Na terça-feira, foi dançado por dois diretores que em breve se aposentariam, Maria Kowroski e Pergunte ao tribunal, que levou o balé, ao som de “Spiegel im Spiegel” de Arvo Pärt, de volta ao seu lugar íntimo e original. Ambos altos, eles combinam em comprimento. Mas, além disso, a combinação do porte despretensioso de la Cour e o visual da estrela do cinema mudo de Kowroski coloca a coreografia, com suas elevações lentas e curvas sonhadoras, em hiperfoco.
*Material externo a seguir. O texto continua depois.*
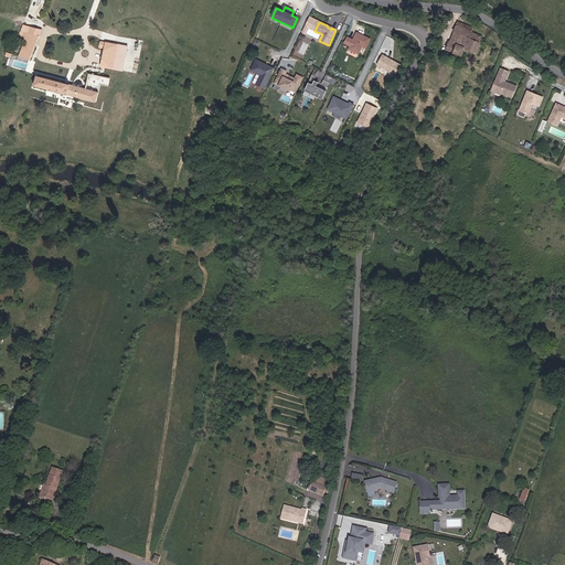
[(459,23),(457,28),(472,34),(473,29),(459,23)]
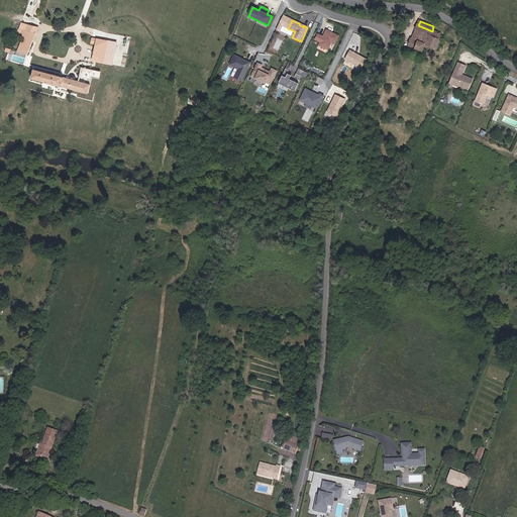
[(22,37),(17,52),(27,56),(37,27),(27,24),(25,30),(22,29),(19,35),(22,37)]
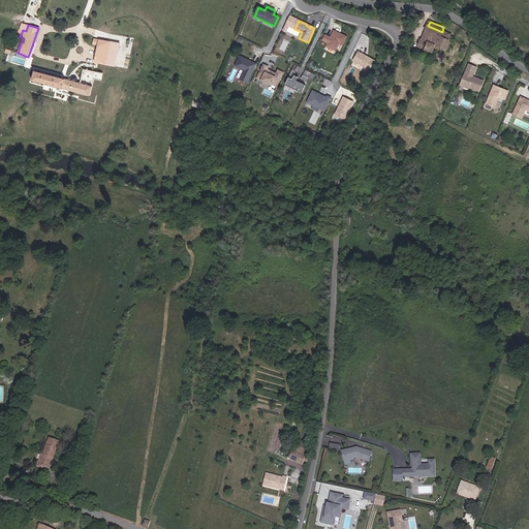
[(442,32),(428,26),(423,39),(421,39),(417,47),(434,53),(436,47),(446,51),(452,35),(442,32)]
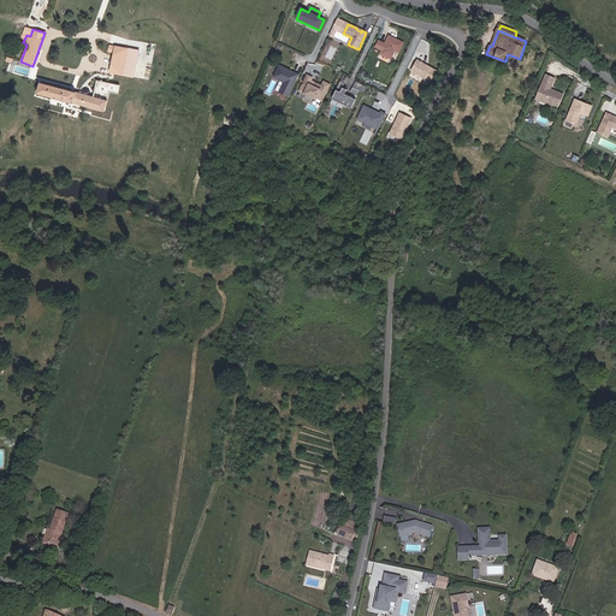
[(398,53),(403,43),(389,36),(385,43),(381,51),(380,54),(391,59),(395,51),(398,53)]
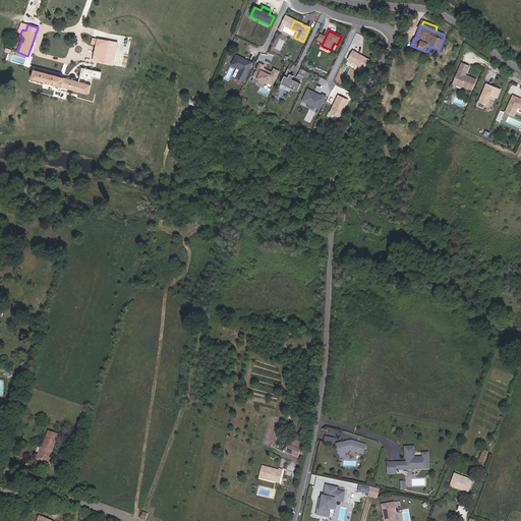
[(95,61),(115,65),(120,42),(94,37),(93,44),(98,45),(95,61)]
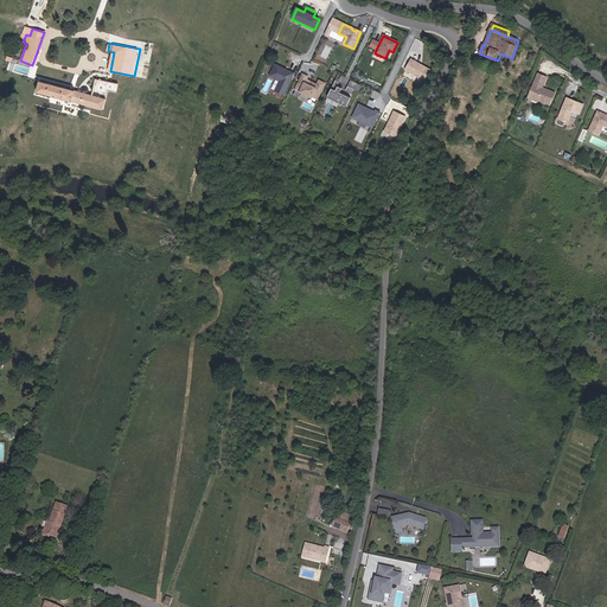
[(430,70),(421,65),(419,65),(420,64),(411,59),(406,70),(425,81),(430,70)]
Juntos, eles têm uma maneira de não apenas se mover pela coreografia, mas possuir a serenidade de viver dentro dela.

No pas de deux, Kowroski, cujo apresentação de despedida é em 17 de outubro, usa uma malha rosa simples e sapatilhas de balé – um traje que sugere uma bailarina que olha para trás em sua carreira. Sem se esforçar muito, ela parecia enraizar seu desempenho na consciência do tempo e do lugar; enquanto dançava, ela absorvia tudo ao seu redor com olhos que roçavam o chão e se demoravam nos cantos mais distantes do palco, que apenas uma dançarina pode ver.

Ela estava se despedindo pela primeira vez de um palco no qual dançou por mais de 25 anos. E assim como ela esculpiu o ar com seus braços impossivelmente longos e mãos delicadas, Kowroski parecia estar seguindo o exemplo de Balanchine: observando os detalhes, ela estava percebendo tudo.